Seagate Introduces First 8 TB HDD for Consumer NAS Applications - $385 MSRP

Ok, this is supposed to be a sub, where common myths have no place, alas that's not the case. My only gripe is that someone will read this shit and starts to quote / believe it as it has some merit.

Can you give a source to this 56% failure rates? The only one i could find is based on data from 2009, from a small data-recovery company in Russia.

Worst case - you mean Backblaze. This company created a lot of pseudo-specialists when it comes to HDD reliability. We get it - its easy to read 8-bar graphs and it gives you a feeling like you know the entire industry. But Backblaze shouldn't be an argument when you try to compare failure rates:

Why:

  • Backblaze uses redundancy to lower the cost and purchases second-hand / refurb drives whenever they can. This immediately means that you can't provide reliable stats as portion of your sample size may arrive faulty.
  • They don't have an equal sample size for each storage capacity. For example Seagate may have 1000 drives and WD 10. Extrapolations turns this from reports to predictions.
  • We don't know in what conditions they use those drives. The Backblaze pods put 40+ drives in a 4U/6U chassy and commodity hardware isn't that coping that well with heat / vibration and continuous use.
  • Backblaze does not disclose the sourcing of the drives. Sometimes the same models, from the same manufacturer can be "different" from region - to region.

The "reliability" report is just a marketing campaign from Backblaze.

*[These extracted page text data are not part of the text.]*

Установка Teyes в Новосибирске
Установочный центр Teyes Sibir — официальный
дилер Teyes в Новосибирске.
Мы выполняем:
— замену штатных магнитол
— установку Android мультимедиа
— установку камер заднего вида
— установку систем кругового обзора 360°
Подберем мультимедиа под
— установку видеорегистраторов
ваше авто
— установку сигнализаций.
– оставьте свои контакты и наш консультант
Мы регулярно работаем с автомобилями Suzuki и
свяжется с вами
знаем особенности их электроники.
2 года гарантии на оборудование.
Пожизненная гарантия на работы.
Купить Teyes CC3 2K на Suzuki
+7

Why no one else in the industry "thought" of doing it - mostly, because the data is useless (as chances are you won't have even remotely close setup or sourcing), especially to end-users at home thinking about getting a new drive.

In short - HDDs fail for a lot of reasons. Its rarely that easy to say - that model is really bad (unless there's a bad batch) or even say a company is bad. Negative bias is dangerous when it comes to consumer-grade hardware and the best people can do is to check consumer reviews from a few different sources (amazon, new egg etc) before getting a particular model.